鳥取大学医学科生=医師のたまご 略して とりたまに訊け!

取材・文 井野寿音
写真 中村 治


とりたまに訊け!

鳥取大学医学部医学科5年生の柳江健治は、少々変わった経歴の持ち主である。

岐阜県の高校から名古屋大学経済学部に進学。銀行に4年間勤務した後、公認会計士を目指して銀行を辞めた。アルバイトをしながら公認会計士の資格を目指して勉強したが、合格後の就職は年齢的に厳しいと知り、資格取得は断念。そして居酒屋で契約社員の店長として働いていたとき、医師を志した。30代半ばのことだった。

「今までは自分のためだけに楽に生きてきたから、少しは世の中のためになるようなことをしたいと思ったのがきっかけです」

勉強時間を捻出するため、居酒屋の店長を辞めて、工場のライン工やリゾートホテルのウェイターとして住み込みで働いた。そこでは派遣会社の名前で、あるいは「眼鏡」と呼ばれて悔しい思いをしたこともあった。

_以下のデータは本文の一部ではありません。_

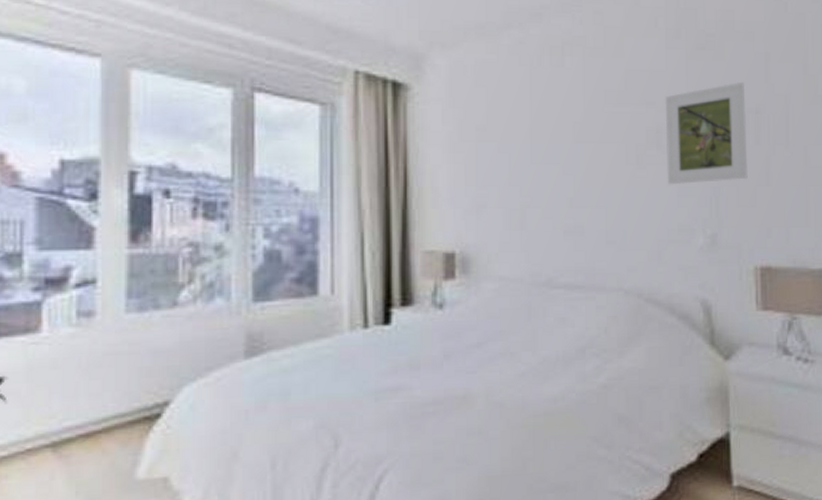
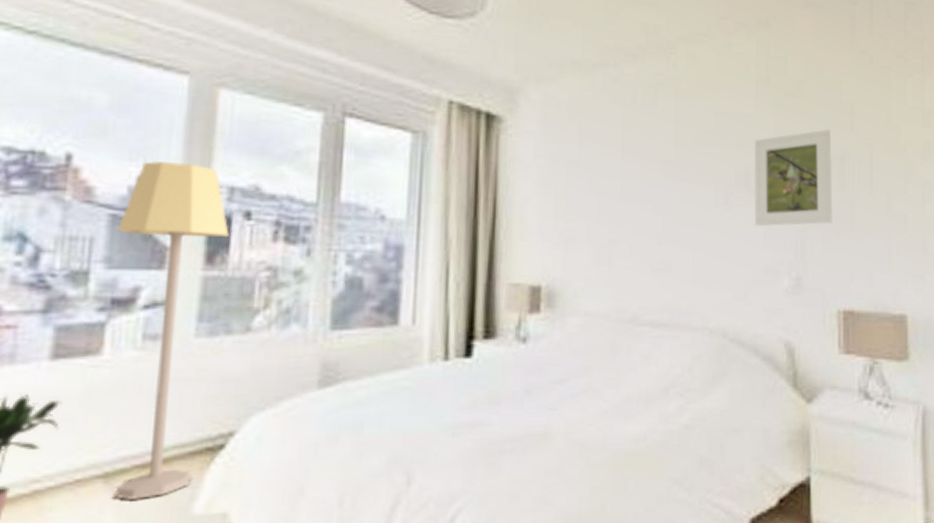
lamp: none [45,144,150,467] -> present [113,161,229,500]

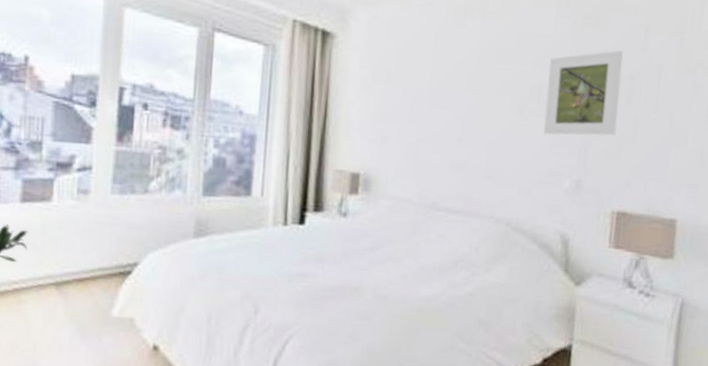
lamp: present [113,161,229,500] -> none [59,63,133,302]

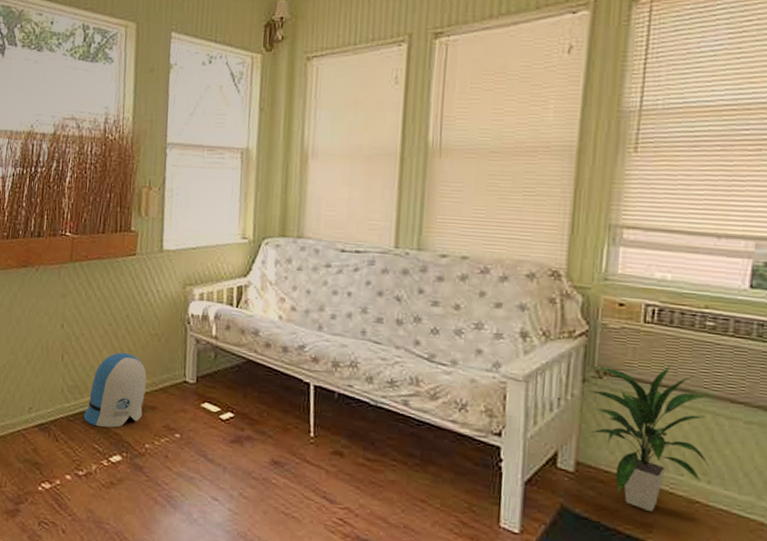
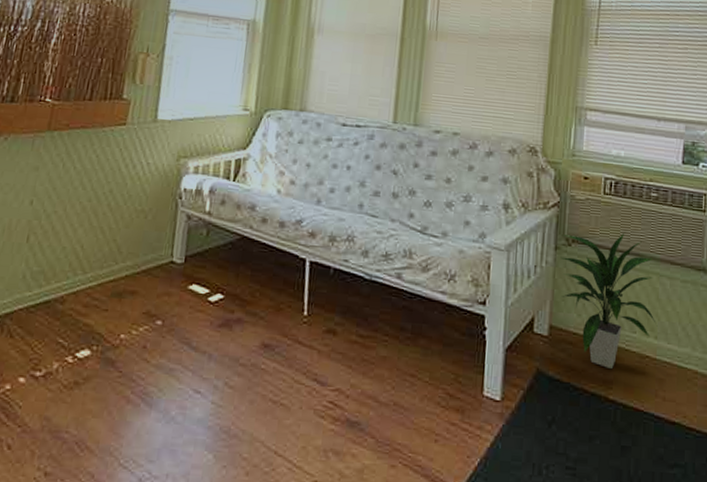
sun visor: present [83,352,147,428] -> none [47,232,129,318]

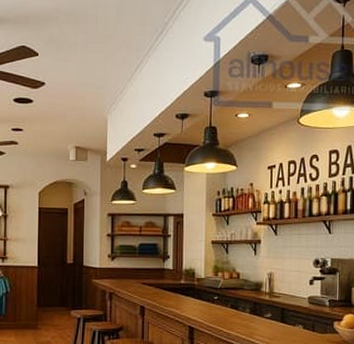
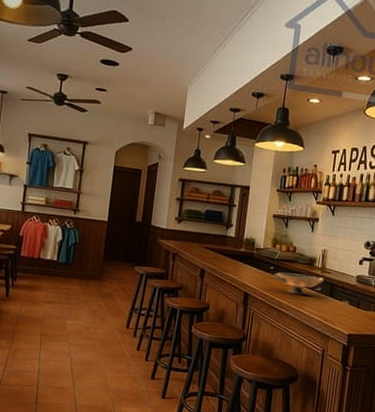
decorative bowl: none [219,301,273,324] -> present [274,272,324,296]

実力主義であるはずの受験でも「年齢差別」があった。ある大学の医学部では不合格の後、開示を求めると年齢で大量に点数を引かれていた。また、「あなたのような年齢の人で未だに受験なんてご両親は泣いていませんか、医師として育てるのは税金の無駄だ」と面接で言われたこともあった。

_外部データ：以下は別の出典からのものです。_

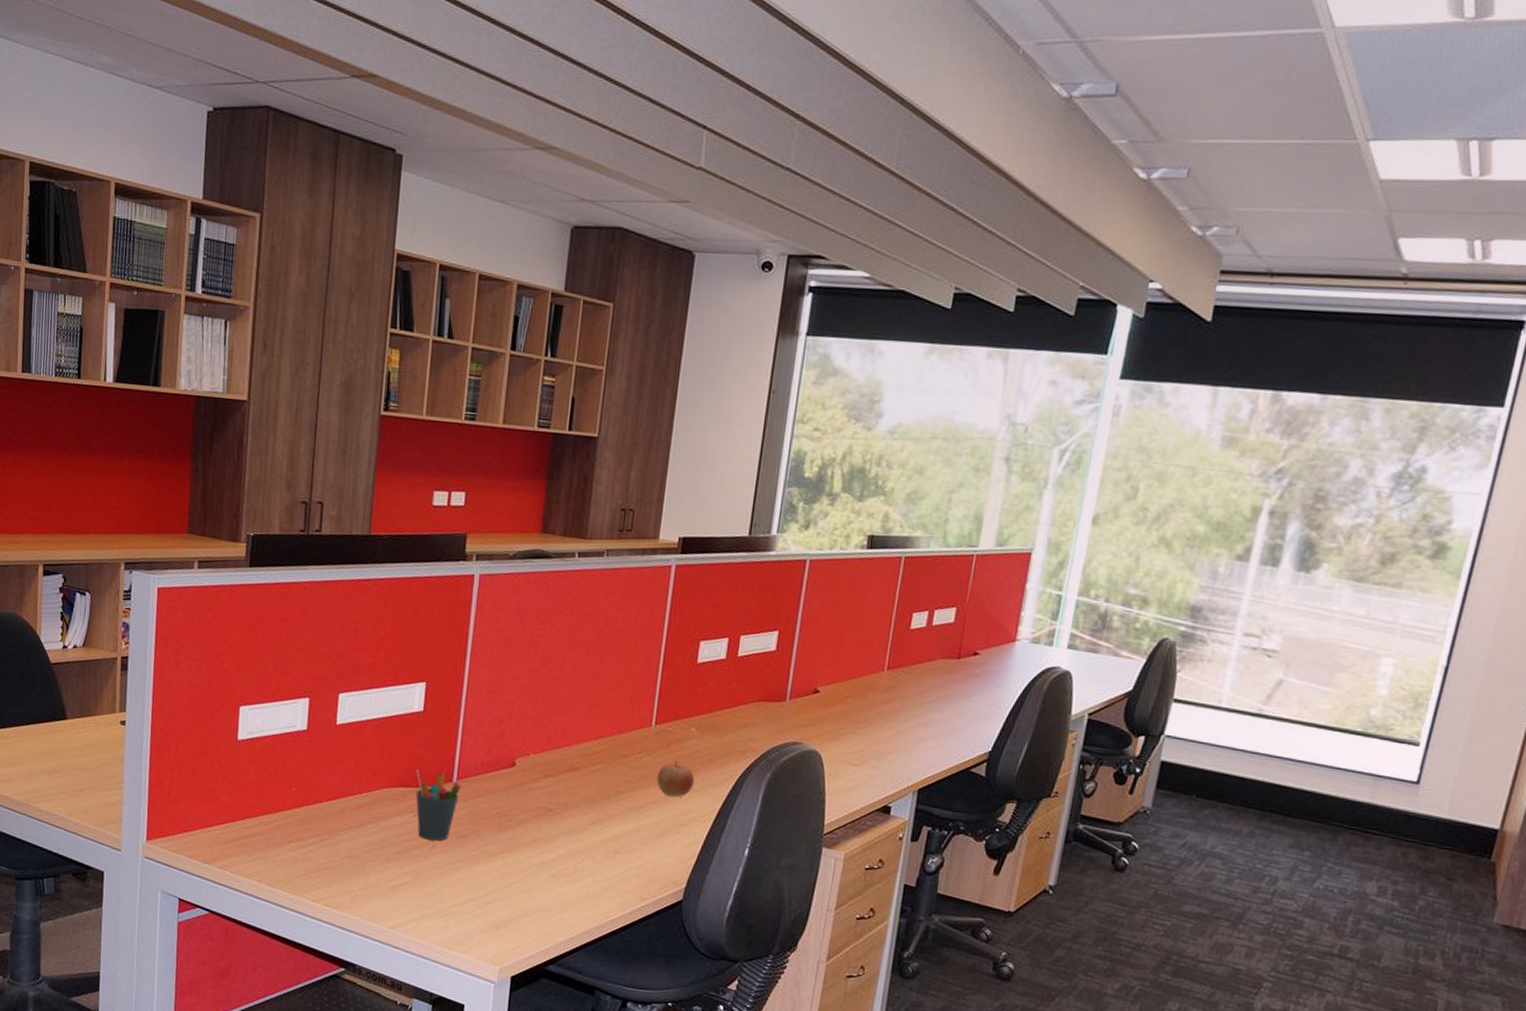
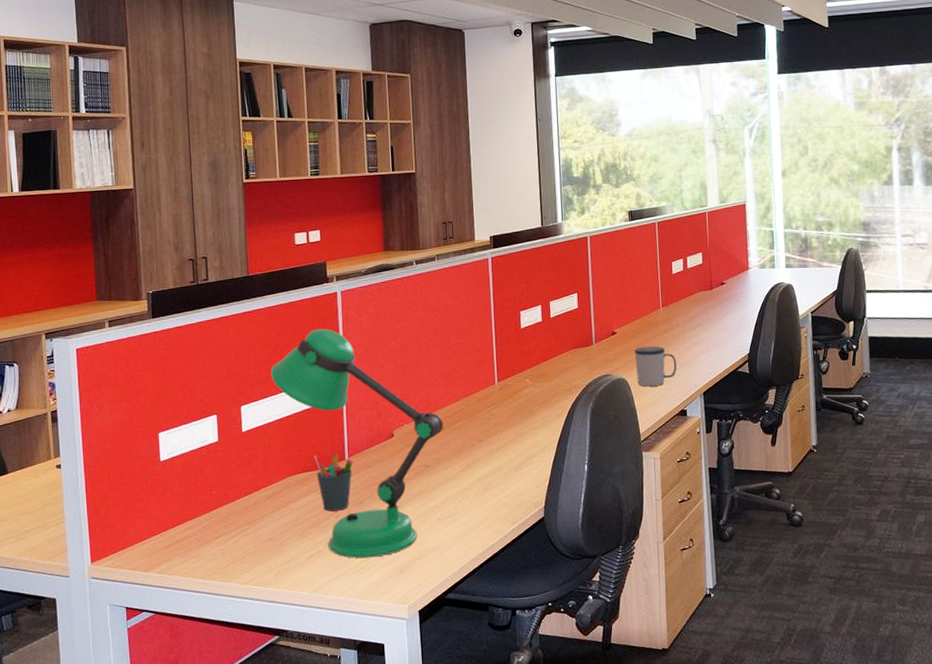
desk lamp: none [379,616,579,905] -> present [270,328,444,558]
apple: present [657,760,694,798] -> none [507,407,536,437]
mug: none [834,715,891,770] -> present [634,346,677,387]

同じように社会人を経て医学科に入学した知人が在籍していたことから鳥取大学を受験。鳥取とは縁もゆかりもなかった。それでもなんとか合格。

しかし——。医学部に入ってからも苦労の連続である。

「同級生がすぐに習得できる手技を、何回見せてもらっても同じようにはできない。その分、朝早く行ったり居残りをして、人の2倍練習しています」

将来は内科系か精神科に進むことを考えている。

「医者の世界では定年はあってないようなもの。一生医師として働くつもりです」と明るく笑う。その笑顔からは回り道をした人間にしかない優しさが確かに感じられた。